“This used to be the CIA area,” the guard said as he started turning a combination lock on a big and very heavy vault-like door.
Inside, one is taken back into the late 1970s, with green carpets on the floor and very old computers collecting dust.
We were inside the former U.S. Embassy in Tehran. Iranian authorities had given us permission to film inside the complex, and staff let us in.
Part of the alleged former CIA section have been turned into a museum, but other areas are almost as they were when Iranian protesters raided the embassy in 1979, taking dozens of Americans hostage.
A guard let us into the main building and led us up a flight of stairs.
The walls of the staircase have a giant mural with various anti-American themes.
From U.S. support for Iraqi dictator Saddam Hussein, to alleged American crimes against humanity and the shooting down of an Iranian airliner by a U.S. warship, America is portrayed in the graffiti as fundamentally evil.

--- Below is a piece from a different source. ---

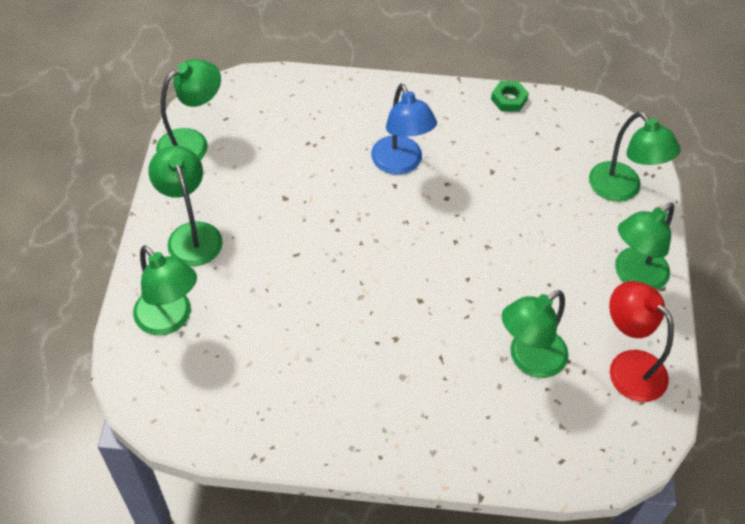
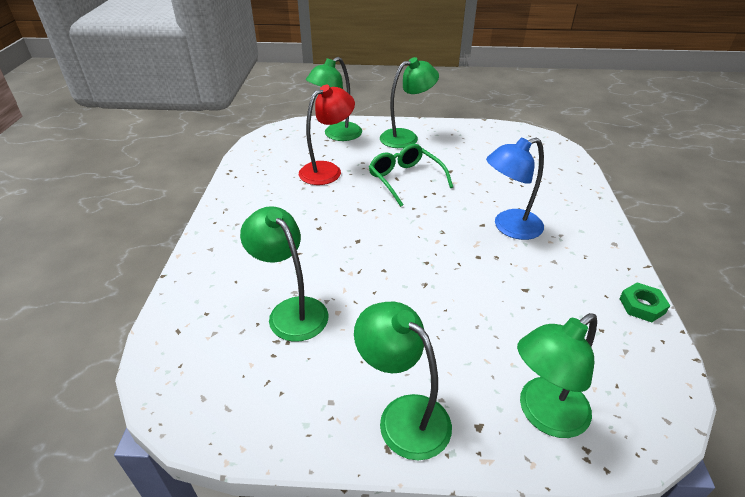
camera: 90 degrees right, 15 degrees down
green lamp [156,59,221,160] -> none
red lamp [609,281,674,402] -> red lamp moved to [299,85,355,185]
none -> green glasses [369,144,453,207]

The guard showed us several shredding devices, old computers allegedly used for surveillance and eavesdropping, and even a so-called “document forging room,” where phony passports and other IDs are said to have been produced.
The most remarkable exhibit in the former CIA area, though, is what the Iranians call the “Glassy Meeting Room.” That is a room made of plexiglass, allegedly impossible to eavesdrop on — at least with the technology that existed in the 1970s.

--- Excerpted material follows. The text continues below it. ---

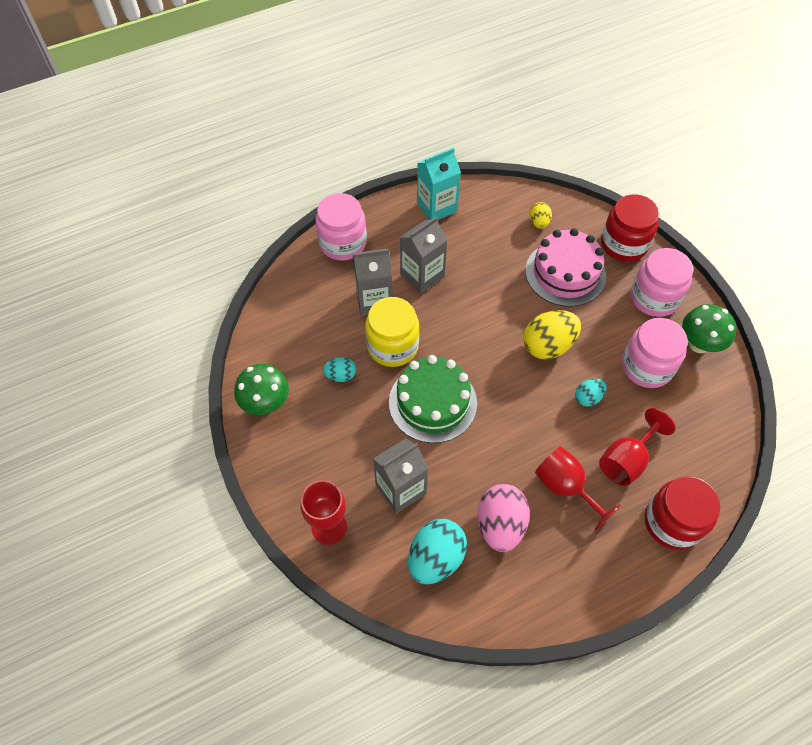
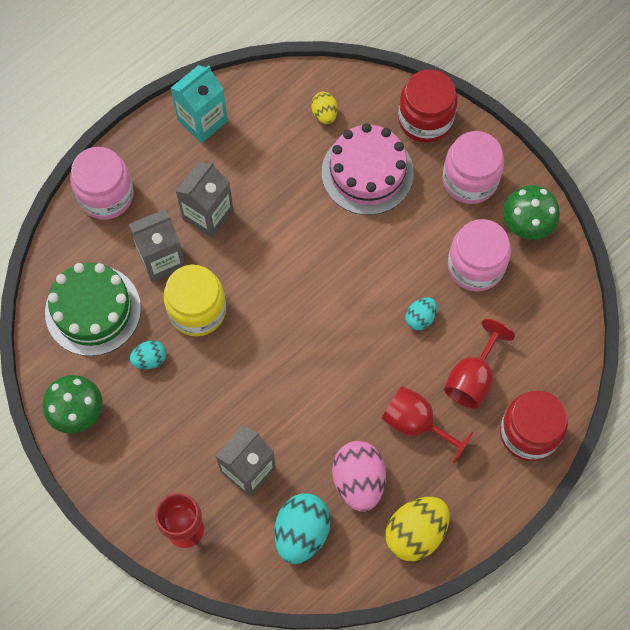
camera: 15 degrees left, 10 degrees up
green cake [389,355,477,443] -> green cake moved to [45,263,141,356]
yellow egg [523,310,581,359] -> yellow egg moved to [385,497,450,561]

U.S. Embassy personnel used this room for secret meetings, according to the Iranian staff at the former embassy.
Most of the former embassy grounds are a museum nowadays, but parts are used by Iranian student organizations as offices.
But the complex is also a very emotional place for both Americans and Iranians. The memory of U.S. hostages in the hands of Iranian protesters symbolizes the moment the rift between Iran and America became a chasm, which still has not been bridged.